I've tried not to focus too much on my health issues, because I didn't want to come across as complaining, or woe-is-me. I haven't posted much about homeschooling either because I don't feel like we do anything spectacular or out of the ordinary that would be of great interest or help to other homeschoolers.

Yet, homeschooling and my health are a huge part of my life; they are my life. Again, that leaves me wondering about my purpose in blogging. What might God desire of my blogging? If I post more about my health struggles and somehow managing to homeschool in spite of them, can I do it in a way that God could use to be encouraging to other moms in a similar boat?

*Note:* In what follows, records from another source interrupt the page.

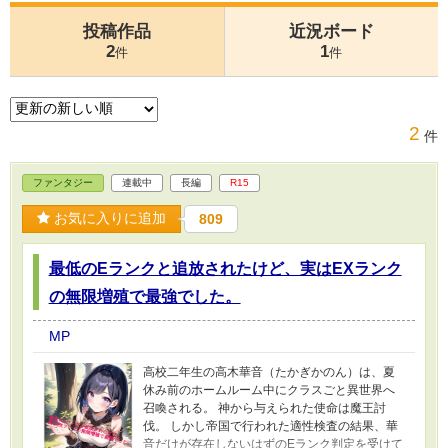
投稿作品
近況ボード
2
1
件
件
2
件
ファンタジー
連載中
長編
R15
お気に入りに追加
809
最低のEランクと追放されたけど、実はEXランク
の無限増殖で最強でした。
MP
高校二年生の高木華音（たかぎかのん）は、夏
休み前のホームルーム中にクラスごと異世界へ
召喚される。 神から与えられた使命は魔王討
伐。 しかし帝国で行われた適性検査の結果、華
音だけが存在しないはずのEランク判定を受けて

Parenting and being a mom was also a big struggle for me for the first several years. Should I go back and sift through the lessons I learned along the way, and share those? Perhaps that could be helpful to younger moms? But then I doubt myself, that I don't really have anything "worthy" enough to say that hasn't already been heard. And there are much better writers out there anyway.

Any thoughts? Or feedback?  I guess I'm in limbo here, and need to continue seeking what God thinks about my blog. Because that's the real purpose.